### Lista de atividades
(A) Responda com base no texto sobre presunção tributária:
(i) Que tipo de presunção Derzi leva a acolher?
(ii) Segundo Alfredo Becker, como é a existência do fato desconhecido?
(iii) Para Ives Gandra, o caso é de quê?
(B) Escreva a continuação do texto sobre presunção tributária, começando logo depois da última frase.

### Bloco de texto
================================

Derzi induz-nos a acolher uma presunção dupla ou presunção de presunção. Destarte, com o adimplemento da primeira presunção, satisfazendo todos os aspectos hipotéticos da etapa precedente, prevê-se, antecipadamente, o critério quantitativo da etapa conseqüente, de forma que, restando os critérios material, espacial e temporal já definidos, por serem meramente descritivos, a definição da base imponível da operação relativa à presunção, critério quantitativo da regra-matriz, se dá sem lastro de segurança e certeza.

Vale destacar que a Lei Complementar nº 86/93, que regulamenta o ICMS nos Estados, em seus arts. 6º a 10º, trabalha tão somente com dados provavelmente reais, o que, em face do exposto acima, a eivaria de inconstitucionalidade.

Retomando a discussão, Alfredo Becker[22] entende que “presunção é o resultado do processo lógico mediante o qual do fato conhecido cuja existência é certa infere-se o fato desconhecido cuja existência é provável."

O Marquês de Beccaria[23] é brilhante ao dispor acerca da certeza de provas subseqüentes, aplicável facilmente à presente controvérsia:

"Há um teorema geral muito útil para calcular a certeza de um fato, isto é, a força dos indícios de um crime. Quando as provas do fato dependem de outra prova, isto é, quando os indícios só se provam entre si, quanto maiores forem as provas aduzidas, menor será a probabilidade da existência do fato, porque os casos que enfraquecessem as provas precedentes enfraqueceriam as subseqüentes."

Sacha Calmon[24] vilipendia a idiossincrasia de que há nova incidência por ocasião da substituição da sujeição passiva tributária, vergastando, desta feita, a possibilidade de admitir que há presunção dupla aplicada ao caso.

Ives Gandra[25], em posicionamento diverso, discorda da posição de Derzi, entendendo que o caso é de ficção jurídica. Inclusive até a CF emprega termo incorreto, quando deveria se valer da terminologia “Fato Gerador Fictício”, pois “se presume fato existente embora desconhecido, mas não se presume fato inexistente”.

================================

Registros salvos

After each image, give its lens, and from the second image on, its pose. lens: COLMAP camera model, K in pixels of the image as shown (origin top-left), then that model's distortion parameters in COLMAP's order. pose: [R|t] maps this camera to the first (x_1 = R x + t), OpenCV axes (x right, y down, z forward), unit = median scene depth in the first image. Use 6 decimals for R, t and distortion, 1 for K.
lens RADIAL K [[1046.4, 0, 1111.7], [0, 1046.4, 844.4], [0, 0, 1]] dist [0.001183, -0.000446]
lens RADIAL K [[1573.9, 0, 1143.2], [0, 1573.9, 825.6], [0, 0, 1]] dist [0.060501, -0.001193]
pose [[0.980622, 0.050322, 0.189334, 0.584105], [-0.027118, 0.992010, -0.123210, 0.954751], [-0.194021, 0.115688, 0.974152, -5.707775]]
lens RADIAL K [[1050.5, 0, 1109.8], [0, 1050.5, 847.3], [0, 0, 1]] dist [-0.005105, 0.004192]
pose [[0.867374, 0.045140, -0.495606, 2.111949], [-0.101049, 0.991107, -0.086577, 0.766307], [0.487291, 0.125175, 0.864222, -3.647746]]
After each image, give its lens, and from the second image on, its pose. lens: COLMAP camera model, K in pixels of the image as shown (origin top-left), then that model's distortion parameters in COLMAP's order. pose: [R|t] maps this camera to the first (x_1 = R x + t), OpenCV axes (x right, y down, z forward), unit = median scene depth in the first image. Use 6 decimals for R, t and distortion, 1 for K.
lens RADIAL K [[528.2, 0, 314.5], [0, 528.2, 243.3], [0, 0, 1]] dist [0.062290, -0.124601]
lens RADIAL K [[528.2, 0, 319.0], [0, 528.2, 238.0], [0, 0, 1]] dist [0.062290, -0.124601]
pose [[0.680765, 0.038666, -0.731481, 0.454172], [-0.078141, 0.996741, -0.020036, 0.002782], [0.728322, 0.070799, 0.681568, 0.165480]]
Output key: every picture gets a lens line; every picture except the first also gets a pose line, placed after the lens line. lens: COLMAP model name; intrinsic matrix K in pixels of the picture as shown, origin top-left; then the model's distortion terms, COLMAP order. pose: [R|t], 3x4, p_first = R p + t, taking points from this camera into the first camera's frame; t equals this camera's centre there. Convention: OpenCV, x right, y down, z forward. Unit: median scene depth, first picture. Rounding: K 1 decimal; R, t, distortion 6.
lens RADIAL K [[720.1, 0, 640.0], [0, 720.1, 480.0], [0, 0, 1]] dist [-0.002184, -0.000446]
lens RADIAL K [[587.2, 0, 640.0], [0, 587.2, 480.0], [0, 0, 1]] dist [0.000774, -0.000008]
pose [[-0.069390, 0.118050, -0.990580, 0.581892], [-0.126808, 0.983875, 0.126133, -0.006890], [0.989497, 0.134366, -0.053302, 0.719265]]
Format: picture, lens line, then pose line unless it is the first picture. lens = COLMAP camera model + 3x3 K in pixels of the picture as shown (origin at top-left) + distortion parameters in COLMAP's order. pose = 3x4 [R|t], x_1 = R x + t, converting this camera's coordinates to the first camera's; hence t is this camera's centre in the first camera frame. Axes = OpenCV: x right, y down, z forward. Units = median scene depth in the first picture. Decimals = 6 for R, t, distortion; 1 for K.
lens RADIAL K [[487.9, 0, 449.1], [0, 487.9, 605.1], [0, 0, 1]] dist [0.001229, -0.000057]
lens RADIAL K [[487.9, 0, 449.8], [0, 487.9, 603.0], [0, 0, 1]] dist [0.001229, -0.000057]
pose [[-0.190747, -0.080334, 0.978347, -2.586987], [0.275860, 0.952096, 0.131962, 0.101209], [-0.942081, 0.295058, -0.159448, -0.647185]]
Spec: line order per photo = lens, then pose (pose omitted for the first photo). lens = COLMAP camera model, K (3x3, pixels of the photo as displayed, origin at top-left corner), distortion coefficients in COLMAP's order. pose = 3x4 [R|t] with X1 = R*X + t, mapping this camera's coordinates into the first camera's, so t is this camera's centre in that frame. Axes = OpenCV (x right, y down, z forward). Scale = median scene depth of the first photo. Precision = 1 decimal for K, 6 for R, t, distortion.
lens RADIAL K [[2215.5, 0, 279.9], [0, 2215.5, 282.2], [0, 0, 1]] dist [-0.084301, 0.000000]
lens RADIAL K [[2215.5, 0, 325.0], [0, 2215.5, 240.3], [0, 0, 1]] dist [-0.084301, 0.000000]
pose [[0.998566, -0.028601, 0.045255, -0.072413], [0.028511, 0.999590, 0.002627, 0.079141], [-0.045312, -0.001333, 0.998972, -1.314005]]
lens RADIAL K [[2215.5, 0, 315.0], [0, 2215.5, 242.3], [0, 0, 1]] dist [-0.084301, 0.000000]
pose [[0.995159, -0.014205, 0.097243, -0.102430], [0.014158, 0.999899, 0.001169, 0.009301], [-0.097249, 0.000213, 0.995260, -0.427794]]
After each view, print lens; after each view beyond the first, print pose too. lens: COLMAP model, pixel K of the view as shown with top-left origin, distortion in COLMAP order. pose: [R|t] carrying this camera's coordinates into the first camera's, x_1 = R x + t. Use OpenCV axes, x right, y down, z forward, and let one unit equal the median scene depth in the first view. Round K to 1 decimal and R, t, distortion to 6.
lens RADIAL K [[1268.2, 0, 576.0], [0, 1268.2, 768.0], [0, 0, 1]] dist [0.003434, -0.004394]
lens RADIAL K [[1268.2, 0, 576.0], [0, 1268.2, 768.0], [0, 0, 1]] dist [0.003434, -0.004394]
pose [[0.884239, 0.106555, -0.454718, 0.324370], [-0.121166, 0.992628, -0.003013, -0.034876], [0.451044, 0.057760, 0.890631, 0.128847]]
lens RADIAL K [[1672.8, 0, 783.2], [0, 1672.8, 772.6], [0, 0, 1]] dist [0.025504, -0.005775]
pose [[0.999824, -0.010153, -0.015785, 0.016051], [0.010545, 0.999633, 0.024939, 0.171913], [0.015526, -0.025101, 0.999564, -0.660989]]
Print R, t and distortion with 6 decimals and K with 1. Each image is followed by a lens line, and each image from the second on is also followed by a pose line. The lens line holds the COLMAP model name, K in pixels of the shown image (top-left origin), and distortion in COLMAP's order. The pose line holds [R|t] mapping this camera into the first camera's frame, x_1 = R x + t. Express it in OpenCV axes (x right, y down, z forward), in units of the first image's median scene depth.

================================

### Resultados dos exercícios
(A)
(i) Uma presunção dupla, ou presunção de presunção.
(ii) Provável.
(iii) De ficção jurídica.

(B)
Hugo Machado, tentando apaziguar as divergências, opina no sentido de que, em prévio recolhimento decorrente da presunção (ou ficção), não se está pagando o tributo, mas apenas o antecipando[26]. Roque Carrazza[27], um dos mais ardorosos críticos, defende a idéia seguinte:

“A denominada ‘substituição para frente’ é um falso problema de substituição, pois, nela, o legislador exige tributo sobre fato que ainda não ocorreu. A ‘substituição para frente’ não deve ser confundida com a figura da antecipação do tributo. Na antecipação a obrigação tributária já existe, ao passo que na ‘substituição para frente’ ainda não há tributo a pagar.”

Conforme leciona Ricardo Lobo Torres[28], o recolhimento antecipado pode ocorrer nos casos de:

“a) antecipação direta, em que incumbe ao sujeito passivo calcular o tributo e efetuar o recolhimento antecipado, como acontece no imposto de renda das pessoas físicas (carnê leão) e jurídicas, no imposto de transmissão inter vivos e nas taxas pela prestação de serviços ou pelo exercício regular do poder de polícia;

b) na substituição tributária, seja pela retenção do imposto de renda na fonte, seja pela substituição “pra frente” no ICMS (art. 150, §7º, da CF; art. 10 da LC n. 87/96);

c) na estimativa fiscal.”

Para Antônio Berliri[29], a antecipação do imposto caracteriza-se como depósito-caução, situação por ele denominada de “obrigação acessória de natureza cautelar”.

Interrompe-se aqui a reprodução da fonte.